Dyeing Ash?

I

ildar

Guest
I'm thinking about an ash body, and wanted to do something a little different with a finish, notably, a red or blue dye then clear coat. Is this possible or feasible with ash? If so, which is better swamp ash or hard ash as far as accepting the dye?
 
Ash can give you mixed results.  Blue especially... some dyes are better than others, but even with that said, the wood itself is sort of fickle.  Some pieces will do dye very nicely, others will have a hard spot or soft spot that takes the color very differently.

A better approach would be to tint the first coat(s) of finish, then clearcoat over those.
 
Check out Tonar's posts about bleaching alder/ash prior to doing a blue dye.....

http://www.unofficialwarmoth.com/index.php?topic=1324.0

Toner will work, but dye can work as well. I'll be doing the next couple of projects in dyes/stains/oil finishes as it's too cold here now and I don't have a warm enough place to shoot in the dead of winter....
 
Thanks for the replies.
CB-I have limited facilities/equipment for spraying, this will likely be a wipe on dye/aerosol nitro clear coat finish. I've done this before with quite good results (a lot of rubbing and polishing).
jack-I wonder if bleaching ash would be advantageous. It seems Tonar bleached the alder to take some of the natural tint out of the wood.

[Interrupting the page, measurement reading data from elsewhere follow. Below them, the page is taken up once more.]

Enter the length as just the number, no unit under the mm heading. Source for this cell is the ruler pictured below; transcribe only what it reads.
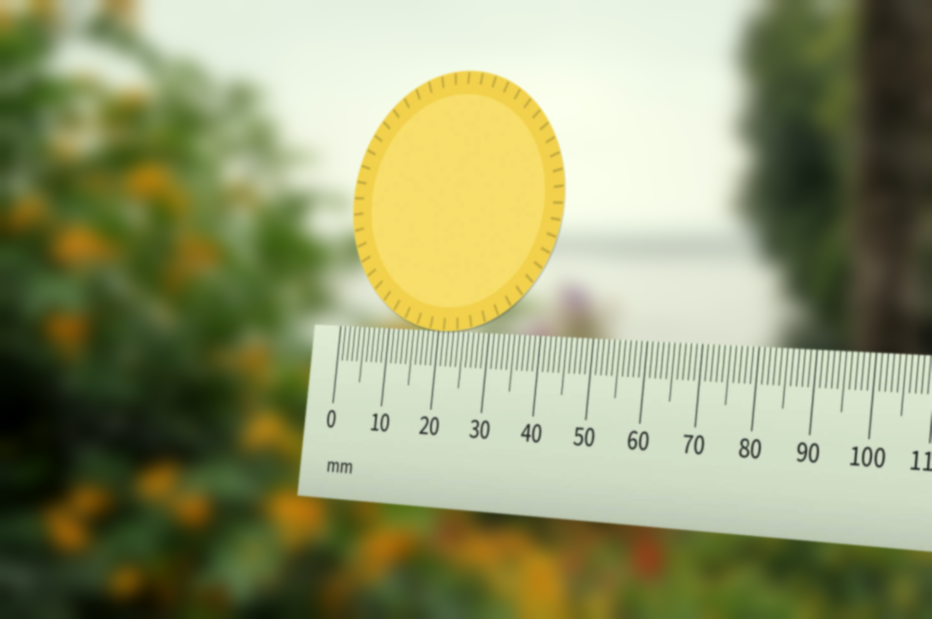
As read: 42
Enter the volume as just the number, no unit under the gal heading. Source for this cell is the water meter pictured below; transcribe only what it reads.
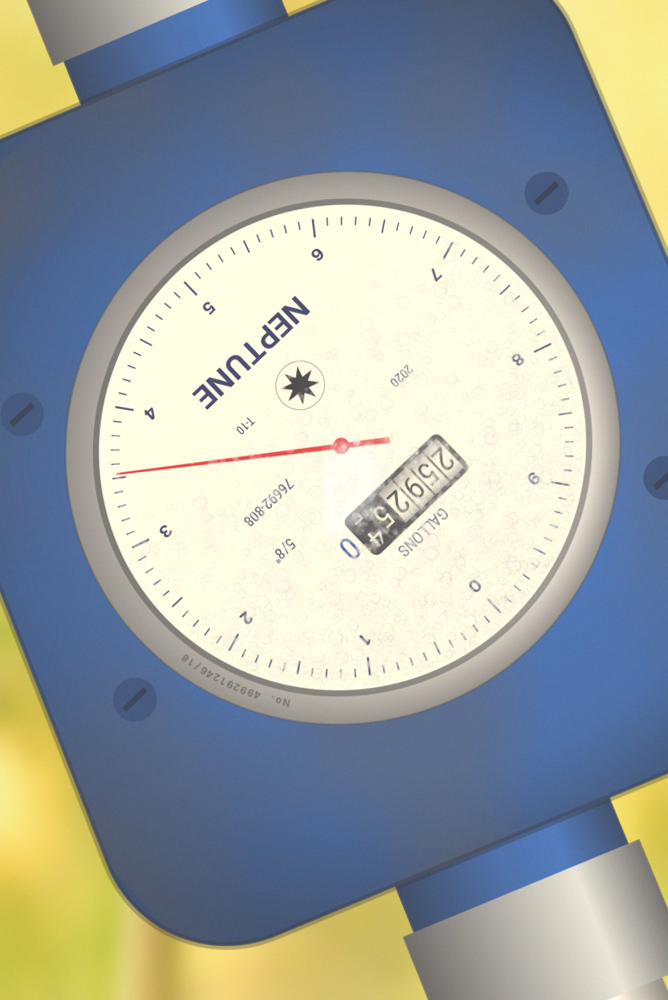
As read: 2592543.5
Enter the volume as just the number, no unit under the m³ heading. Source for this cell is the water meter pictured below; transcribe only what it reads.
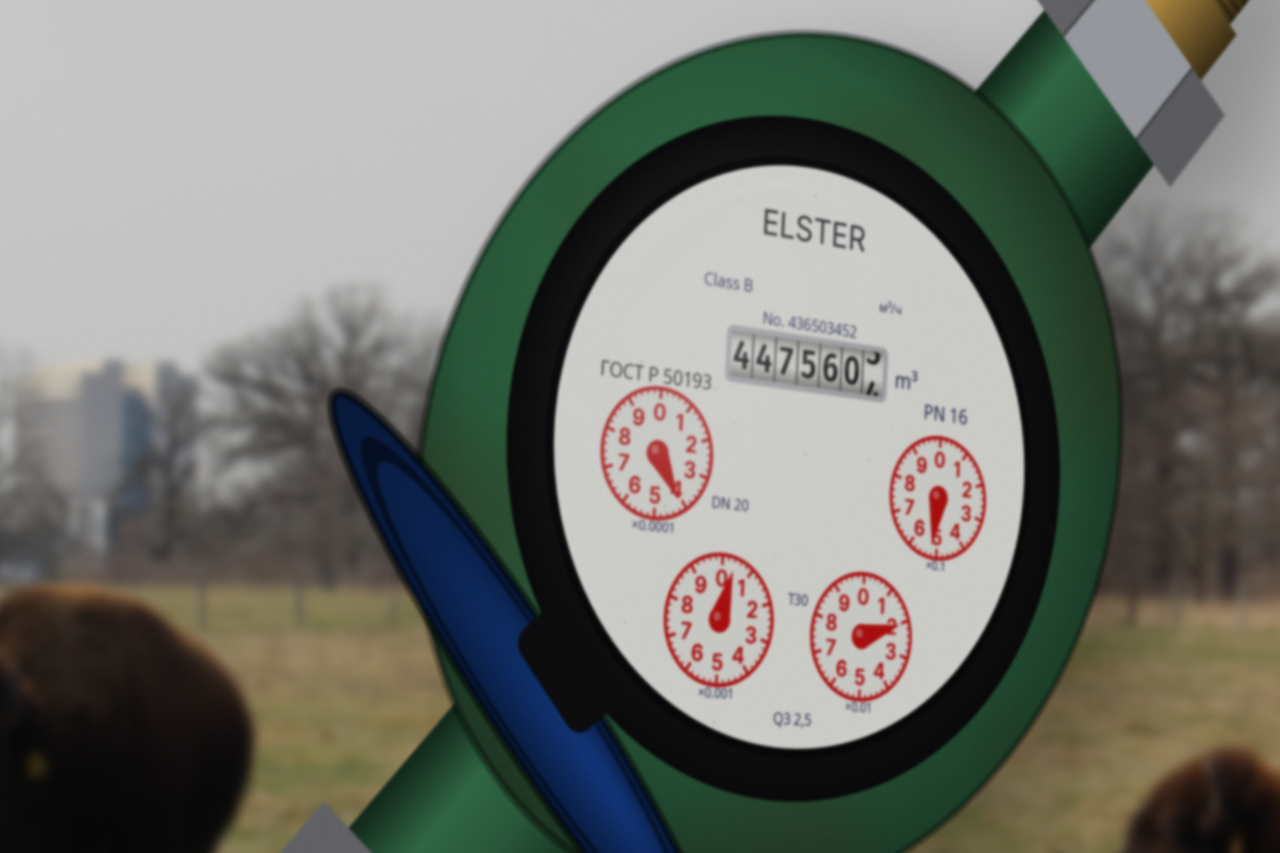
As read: 4475603.5204
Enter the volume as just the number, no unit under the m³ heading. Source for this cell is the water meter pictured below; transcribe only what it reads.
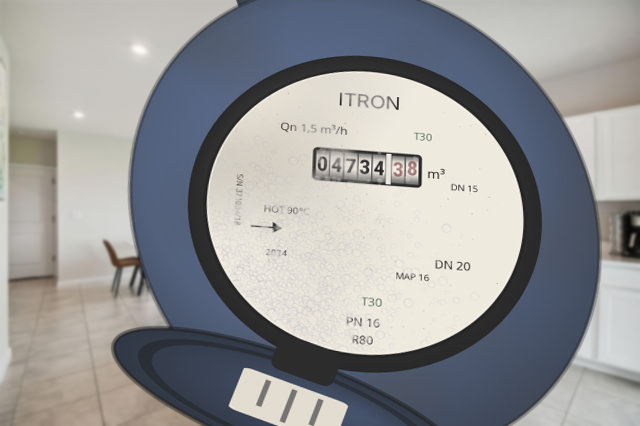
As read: 4734.38
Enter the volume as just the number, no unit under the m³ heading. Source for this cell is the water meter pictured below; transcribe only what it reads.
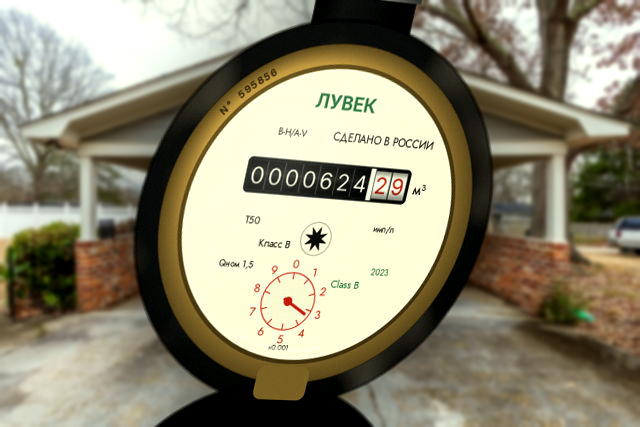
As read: 624.293
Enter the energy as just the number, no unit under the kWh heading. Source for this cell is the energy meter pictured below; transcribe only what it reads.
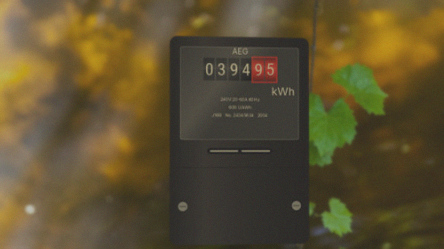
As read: 394.95
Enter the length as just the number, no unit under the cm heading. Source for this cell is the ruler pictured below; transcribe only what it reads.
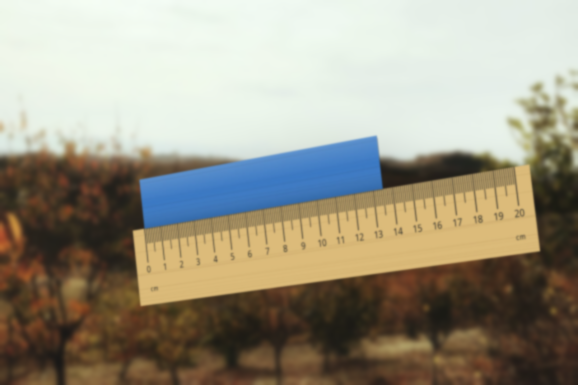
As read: 13.5
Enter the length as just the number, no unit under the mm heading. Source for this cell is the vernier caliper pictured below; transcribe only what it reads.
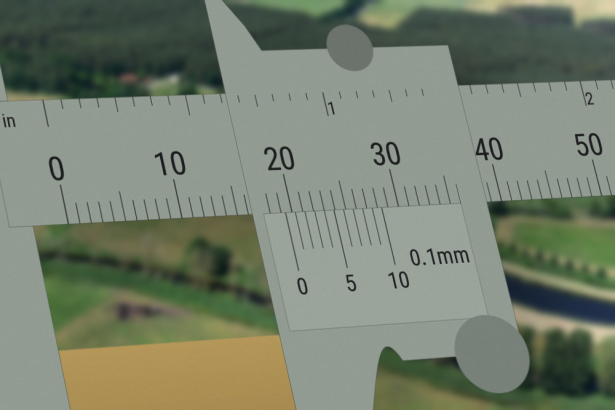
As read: 19.4
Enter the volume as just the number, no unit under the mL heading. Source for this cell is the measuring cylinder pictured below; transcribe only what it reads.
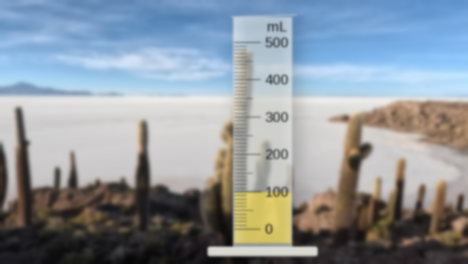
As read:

Ash is already kind of white.
 
Never having done a blue finish, I'm curious..Would bleaching the ash make it more evenly receptive to the dye?
 
I've seen Tonar do several different dye jobs on alser and ash on this and the old forum; I think the dye takes better that way; is more vivid from what I've seen, I'll let him chime in....
 
His recent blue was stunning.  The key there was an aniline dye, not metallic dye... but that was alder -which takes dye pretty well.

 
I would not bleach ash.

I like dyes on ash.  I have done several different colors including a blue Tele and it turned out exactly like I had planned.  Check the Tele thread for the Blue Tele to see it.

There are other ways to color ash with out staining the wood though.  If I wanted a perfectly even blue finish on ash I would follow this finish schedule.

1. First seal the wood with a very thin wash coat of lacquer. 2 parts of thinner to one part nitro lacquer.
2. Mix blue Color in Oil colorant and a small amount of black in oil based paste wood filler.  That will fill the grain without staining the wood since you have sealed it but the grain is still very open.  It will also bring out the grain lines.
3. Lightly sand and repeat the above process in the same order.  Let it set a week for the filler to shrink and sand it back real light.  If you do not have any burn through put a couple coats of finish on it to make sure it is completely filled and level.
4. Now you are ready for your color coat.  Shade your lacquer with Metallic MEK, Aniline or Color in Oil dyes.  The Metallic MEK is probably the most colorfast.  I shoot shaded lacquer with my air pressure up real high and my fluid backed off so that it atomizes real fine.  Also I hold the gun about 12 inches from the surface so I don’t get lap marks.  If it takes a couple of coats that is ok.  I have also learned to go a little heavy on the edges since the color will float up into the clear coats that will follow and you will have more transparent edges.
5. Your ready to put you clears on.

If I were doing a blue I would use McFadden clear water white lacquer since the regular production lacquers might green up the blue as it starts to yellow from UV.